* **Problem**: Render every entry verbatim.

═════ Extracted data ═════

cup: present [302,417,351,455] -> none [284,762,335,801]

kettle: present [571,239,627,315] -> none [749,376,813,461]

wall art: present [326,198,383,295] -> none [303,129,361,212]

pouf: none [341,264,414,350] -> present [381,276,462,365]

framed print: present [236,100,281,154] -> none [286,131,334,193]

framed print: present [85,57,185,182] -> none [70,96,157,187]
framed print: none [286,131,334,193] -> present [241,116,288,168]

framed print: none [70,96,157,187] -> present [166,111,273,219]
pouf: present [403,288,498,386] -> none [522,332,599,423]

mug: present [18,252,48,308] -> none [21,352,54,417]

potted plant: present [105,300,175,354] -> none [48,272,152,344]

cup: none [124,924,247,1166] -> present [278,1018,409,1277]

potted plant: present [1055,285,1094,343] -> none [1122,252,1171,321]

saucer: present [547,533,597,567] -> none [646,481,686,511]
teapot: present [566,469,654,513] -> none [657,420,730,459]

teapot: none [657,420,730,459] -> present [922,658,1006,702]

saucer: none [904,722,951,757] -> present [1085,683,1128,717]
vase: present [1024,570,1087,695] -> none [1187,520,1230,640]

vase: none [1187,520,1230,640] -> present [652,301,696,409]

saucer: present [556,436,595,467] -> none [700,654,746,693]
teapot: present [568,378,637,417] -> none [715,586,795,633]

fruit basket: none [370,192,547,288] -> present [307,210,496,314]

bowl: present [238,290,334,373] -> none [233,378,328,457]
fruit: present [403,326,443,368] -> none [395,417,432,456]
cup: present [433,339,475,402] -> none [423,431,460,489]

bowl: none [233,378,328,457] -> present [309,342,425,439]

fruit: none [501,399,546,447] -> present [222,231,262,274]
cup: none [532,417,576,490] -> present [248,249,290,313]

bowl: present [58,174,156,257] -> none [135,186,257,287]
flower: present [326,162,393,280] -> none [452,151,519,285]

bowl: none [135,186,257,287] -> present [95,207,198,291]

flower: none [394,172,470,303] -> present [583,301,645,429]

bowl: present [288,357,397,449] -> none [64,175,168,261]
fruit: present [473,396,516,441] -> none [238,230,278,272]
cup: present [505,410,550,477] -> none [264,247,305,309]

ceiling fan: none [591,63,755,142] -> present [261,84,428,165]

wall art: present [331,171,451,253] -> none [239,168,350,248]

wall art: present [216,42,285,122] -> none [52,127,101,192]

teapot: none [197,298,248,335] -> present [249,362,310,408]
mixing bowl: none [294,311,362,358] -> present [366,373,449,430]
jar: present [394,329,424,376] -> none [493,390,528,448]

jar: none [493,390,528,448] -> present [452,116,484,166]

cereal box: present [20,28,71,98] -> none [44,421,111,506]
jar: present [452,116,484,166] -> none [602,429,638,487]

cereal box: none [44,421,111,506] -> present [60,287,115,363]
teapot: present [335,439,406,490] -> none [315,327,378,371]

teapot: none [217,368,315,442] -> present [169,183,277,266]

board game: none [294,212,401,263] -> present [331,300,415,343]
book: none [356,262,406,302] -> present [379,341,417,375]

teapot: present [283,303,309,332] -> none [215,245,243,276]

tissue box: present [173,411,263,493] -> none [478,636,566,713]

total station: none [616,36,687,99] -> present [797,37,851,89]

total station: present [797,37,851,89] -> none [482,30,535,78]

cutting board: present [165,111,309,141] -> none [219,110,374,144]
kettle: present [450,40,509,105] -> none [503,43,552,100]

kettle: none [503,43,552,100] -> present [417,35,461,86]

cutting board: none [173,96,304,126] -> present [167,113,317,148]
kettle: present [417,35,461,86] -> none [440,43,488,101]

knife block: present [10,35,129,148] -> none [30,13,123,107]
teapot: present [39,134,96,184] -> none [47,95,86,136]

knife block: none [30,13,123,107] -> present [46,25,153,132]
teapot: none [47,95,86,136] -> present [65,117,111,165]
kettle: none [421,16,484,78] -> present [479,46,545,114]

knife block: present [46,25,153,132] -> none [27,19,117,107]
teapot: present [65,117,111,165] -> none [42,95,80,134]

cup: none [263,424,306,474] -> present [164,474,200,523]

═════

* **Task result**:
cup: present [302,417,351,455] -> none [284,762,335,801]

kettle: present [571,239,627,315] -> none [749,376,813,461]

wall art: present [326,198,383,295] -> none [303,129,361,212]

pouf: none [341,264,414,350] -> present [381,276,462,365]

framed print: present [236,100,281,154] -> none [286,131,334,193]

framed print: present [85,57,185,182] -> none [70,96,157,187]
framed print: none [286,131,334,193] -> present [241,116,288,168]

framed print: none [70,96,157,187] -> present [166,111,273,219]
pouf: present [403,288,498,386] -> none [522,332,599,423]

mug: present [18,252,48,308] -> none [21,352,54,417]

potted plant: present [105,300,175,354] -> none [48,272,152,344]

cup: none [124,924,247,1166] -> present [278,1018,409,1277]

potted plant: present [1055,285,1094,343] -> none [1122,252,1171,321]

saucer: present [547,533,597,567] -> none [646,481,686,511]
teapot: present [566,469,654,513] -> none [657,420,730,459]

teapot: none [657,420,730,459] -> present [922,658,1006,702]

saucer: none [904,722,951,757] -> present [1085,683,1128,717]
vase: present [1024,570,1087,695] -> none [1187,520,1230,640]

vase: none [1187,520,1230,640] -> present [652,301,696,409]

saucer: present [556,436,595,467] -> none [700,654,746,693]
teapot: present [568,378,637,417] -> none [715,586,795,633]

fruit basket: none [370,192,547,288] -> present [307,210,496,314]

bowl: present [238,290,334,373] -> none [233,378,328,457]
fruit: present [403,326,443,368] -> none [395,417,432,456]
cup: present [433,339,475,402] -> none [423,431,460,489]

bowl: none [233,378,328,457] -> present [309,342,425,439]

fruit: none [501,399,546,447] -> present [222,231,262,274]
cup: none [532,417,576,490] -> present [248,249,290,313]

bowl: present [58,174,156,257] -> none [135,186,257,287]
flower: present [326,162,393,280] -> none [452,151,519,285]

bowl: none [135,186,257,287] -> present [95,207,198,291]

flower: none [394,172,470,303] -> present [583,301,645,429]

bowl: present [288,357,397,449] -> none [64,175,168,261]
fruit: present [473,396,516,441] -> none [238,230,278,272]
cup: present [505,410,550,477] -> none [264,247,305,309]

ceiling fan: none [591,63,755,142] -> present [261,84,428,165]

wall art: present [331,171,451,253] -> none [239,168,350,248]

wall art: present [216,42,285,122] -> none [52,127,101,192]

teapot: none [197,298,248,335] -> present [249,362,310,408]
mixing bowl: none [294,311,362,358] -> present [366,373,449,430]
jar: present [394,329,424,376] -> none [493,390,528,448]

jar: none [493,390,528,448] -> present [452,116,484,166]

cereal box: present [20,28,71,98] -> none [44,421,111,506]
jar: present [452,116,484,166] -> none [602,429,638,487]

cereal box: none [44,421,111,506] -> present [60,287,115,363]
teapot: present [335,439,406,490] -> none [315,327,378,371]

teapot: none [217,368,315,442] -> present [169,183,277,266]

board game: none [294,212,401,263] -> present [331,300,415,343]
book: none [356,262,406,302] -> present [379,341,417,375]

teapot: present [283,303,309,332] -> none [215,245,243,276]

tissue box: present [173,411,263,493] -> none [478,636,566,713]

total station: none [616,36,687,99] -> present [797,37,851,89]

total station: present [797,37,851,89] -> none [482,30,535,78]

cutting board: present [165,111,309,141] -> none [219,110,374,144]
kettle: present [450,40,509,105] -> none [503,43,552,100]

kettle: none [503,43,552,100] -> present [417,35,461,86]

cutting board: none [173,96,304,126] -> present [167,113,317,148]
kettle: present [417,35,461,86] -> none [440,43,488,101]

knife block: present [10,35,129,148] -> none [30,13,123,107]
teapot: present [39,134,96,184] -> none [47,95,86,136]

knife block: none [30,13,123,107] -> present [46,25,153,132]
teapot: none [47,95,86,136] -> present [65,117,111,165]
kettle: none [421,16,484,78] -> present [479,46,545,114]

knife block: present [46,25,153,132] -> none [27,19,117,107]
teapot: present [65,117,111,165] -> none [42,95,80,134]

cup: none [263,424,306,474] -> present [164,474,200,523]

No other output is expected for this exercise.